At its centre is a slowly rotating cube, a three-dimensional version of Escher’s ‘Relativity’, up and down whose maze of stairs the cast are in constant motion: its ambiguity is intensified by the ever-changing imagery projected onto it. This is by turns a charnel house, a flowingly calligraphed catalogue of the Don’s conquests, and a succession of scudding cloudscapes and blood-red suffusions which throw a cloak of semi-invisibility over the violence and occasional nudity.
And the cast are sensationally good. Pavol Breslik delivers his Don Ottavio in semi-detached recital-mode, but his singing is exceptionally sweet. Rachel Willis-Sorensen’s Donna Anna, on the other hand, projects simmering passion every moment she is on stage, whether lusting after her seducer, mendaciously rewriting history to convince her betrothed of her innocence, or crying to heaven for relief from her torment at the close, and her tone has a silvered lunar purity.
Chen Reiss’s winsome Zerlina produces a small but exquisitely sculpted sound, Hrachuhi Bassenz finds just the right measure of irony for her derangements as Donna Elvira, Willard White makes an unusually human Commendatore, and the two men at the centre of the action are beyond compare. Ildebrando D’Arcangelo’s thunderous Leporello effortlessly commands the stage, while the Polish baritone Mariusz Kwiecien reprises the title role with a new and thought-provoking intensity.
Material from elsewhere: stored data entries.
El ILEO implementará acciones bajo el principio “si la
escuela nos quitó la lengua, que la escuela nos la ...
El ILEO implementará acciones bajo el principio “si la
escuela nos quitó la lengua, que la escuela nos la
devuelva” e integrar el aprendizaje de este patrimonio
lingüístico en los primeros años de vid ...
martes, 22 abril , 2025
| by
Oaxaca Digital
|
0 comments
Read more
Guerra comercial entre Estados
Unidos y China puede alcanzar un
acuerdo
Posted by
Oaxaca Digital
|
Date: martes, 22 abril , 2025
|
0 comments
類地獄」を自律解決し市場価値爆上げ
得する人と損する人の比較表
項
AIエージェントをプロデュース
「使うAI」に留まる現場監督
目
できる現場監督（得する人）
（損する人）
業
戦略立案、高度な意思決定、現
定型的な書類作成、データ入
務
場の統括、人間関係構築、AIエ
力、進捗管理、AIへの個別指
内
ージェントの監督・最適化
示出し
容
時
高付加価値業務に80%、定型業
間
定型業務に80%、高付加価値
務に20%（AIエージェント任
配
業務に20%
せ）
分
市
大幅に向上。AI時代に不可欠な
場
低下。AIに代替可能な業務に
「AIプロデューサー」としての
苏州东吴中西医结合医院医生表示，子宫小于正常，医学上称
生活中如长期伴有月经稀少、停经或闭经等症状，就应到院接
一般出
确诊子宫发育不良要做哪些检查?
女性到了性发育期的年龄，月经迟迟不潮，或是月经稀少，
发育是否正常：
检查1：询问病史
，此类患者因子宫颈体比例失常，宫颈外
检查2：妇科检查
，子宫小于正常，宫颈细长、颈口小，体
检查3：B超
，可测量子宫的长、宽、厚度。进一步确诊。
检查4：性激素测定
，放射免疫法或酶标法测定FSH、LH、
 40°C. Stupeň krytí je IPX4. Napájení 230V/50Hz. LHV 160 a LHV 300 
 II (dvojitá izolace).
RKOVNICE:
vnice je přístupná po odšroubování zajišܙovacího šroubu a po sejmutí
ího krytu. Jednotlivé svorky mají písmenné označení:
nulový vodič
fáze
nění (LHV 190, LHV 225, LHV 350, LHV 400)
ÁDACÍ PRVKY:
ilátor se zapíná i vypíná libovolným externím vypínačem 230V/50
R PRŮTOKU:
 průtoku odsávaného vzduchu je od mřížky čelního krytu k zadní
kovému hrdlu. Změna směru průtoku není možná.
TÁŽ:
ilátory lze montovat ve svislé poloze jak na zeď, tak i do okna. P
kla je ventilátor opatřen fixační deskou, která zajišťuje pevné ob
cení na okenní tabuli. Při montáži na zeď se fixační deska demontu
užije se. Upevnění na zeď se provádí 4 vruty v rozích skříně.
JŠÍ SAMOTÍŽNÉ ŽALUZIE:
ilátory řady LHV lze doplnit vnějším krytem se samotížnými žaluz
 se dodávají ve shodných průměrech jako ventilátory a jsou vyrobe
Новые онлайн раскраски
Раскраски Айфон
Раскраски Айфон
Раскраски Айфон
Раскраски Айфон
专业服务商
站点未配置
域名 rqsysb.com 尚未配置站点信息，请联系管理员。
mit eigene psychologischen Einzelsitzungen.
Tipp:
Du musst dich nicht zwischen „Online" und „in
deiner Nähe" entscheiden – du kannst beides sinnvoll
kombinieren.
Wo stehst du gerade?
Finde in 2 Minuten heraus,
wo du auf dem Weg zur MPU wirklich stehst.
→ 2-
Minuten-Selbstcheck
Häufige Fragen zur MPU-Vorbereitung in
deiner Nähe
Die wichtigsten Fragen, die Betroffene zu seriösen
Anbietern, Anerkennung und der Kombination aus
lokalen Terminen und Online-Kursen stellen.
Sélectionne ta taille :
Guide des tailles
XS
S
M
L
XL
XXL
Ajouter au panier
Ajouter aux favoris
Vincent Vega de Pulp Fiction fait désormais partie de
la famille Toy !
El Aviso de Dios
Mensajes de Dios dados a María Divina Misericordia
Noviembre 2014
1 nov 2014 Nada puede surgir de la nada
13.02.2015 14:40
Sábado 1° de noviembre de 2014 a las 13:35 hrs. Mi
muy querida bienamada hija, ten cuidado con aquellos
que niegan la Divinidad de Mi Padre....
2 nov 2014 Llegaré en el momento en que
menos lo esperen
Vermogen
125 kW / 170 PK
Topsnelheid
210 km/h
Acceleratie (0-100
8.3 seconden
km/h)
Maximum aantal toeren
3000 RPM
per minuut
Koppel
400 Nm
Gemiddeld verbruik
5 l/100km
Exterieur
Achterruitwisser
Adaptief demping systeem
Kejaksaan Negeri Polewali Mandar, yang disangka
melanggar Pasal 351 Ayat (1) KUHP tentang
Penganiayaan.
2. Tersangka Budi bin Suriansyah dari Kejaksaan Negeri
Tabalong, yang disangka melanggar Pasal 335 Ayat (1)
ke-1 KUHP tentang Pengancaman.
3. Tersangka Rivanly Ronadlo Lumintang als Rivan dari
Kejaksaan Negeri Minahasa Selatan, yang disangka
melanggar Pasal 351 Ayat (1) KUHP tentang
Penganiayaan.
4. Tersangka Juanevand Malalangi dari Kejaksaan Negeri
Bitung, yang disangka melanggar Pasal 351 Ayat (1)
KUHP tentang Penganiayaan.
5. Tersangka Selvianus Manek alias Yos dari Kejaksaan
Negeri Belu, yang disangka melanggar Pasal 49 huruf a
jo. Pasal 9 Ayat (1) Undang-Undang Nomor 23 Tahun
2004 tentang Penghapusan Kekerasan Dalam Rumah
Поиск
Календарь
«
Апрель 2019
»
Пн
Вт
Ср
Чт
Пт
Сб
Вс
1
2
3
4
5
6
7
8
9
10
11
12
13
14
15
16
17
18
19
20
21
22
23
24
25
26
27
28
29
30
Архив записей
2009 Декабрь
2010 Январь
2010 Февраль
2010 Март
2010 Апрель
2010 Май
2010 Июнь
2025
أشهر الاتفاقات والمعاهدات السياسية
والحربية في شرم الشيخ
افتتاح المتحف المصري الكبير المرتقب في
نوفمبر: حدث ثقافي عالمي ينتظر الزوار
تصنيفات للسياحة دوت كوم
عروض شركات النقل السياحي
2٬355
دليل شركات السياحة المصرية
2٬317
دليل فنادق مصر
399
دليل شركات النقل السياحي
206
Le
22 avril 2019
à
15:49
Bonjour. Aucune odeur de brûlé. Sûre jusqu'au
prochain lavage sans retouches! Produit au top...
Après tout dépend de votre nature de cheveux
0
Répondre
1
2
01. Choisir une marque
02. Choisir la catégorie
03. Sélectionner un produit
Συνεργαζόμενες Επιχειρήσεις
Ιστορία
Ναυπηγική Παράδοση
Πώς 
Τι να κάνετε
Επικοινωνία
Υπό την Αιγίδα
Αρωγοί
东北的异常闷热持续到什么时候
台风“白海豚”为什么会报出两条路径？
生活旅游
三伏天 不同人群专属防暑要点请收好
In this revival, sensitively conducted by Marc Minkowski, the Don is omnipresent even when not singing, which suggests that we are meant to see him as the projection of the female protagonists’ fantasies. Kwiecien’s versatile tone ranges from mean voraciousness to honeyed charm as he cuts his swathe through society, and in the denouement his desperate reaching-out for help, first from his ladies and then from us in the audience, puts a new gloss on the descent to hell. Kwiecien’s Don is a dramatic feat in itself.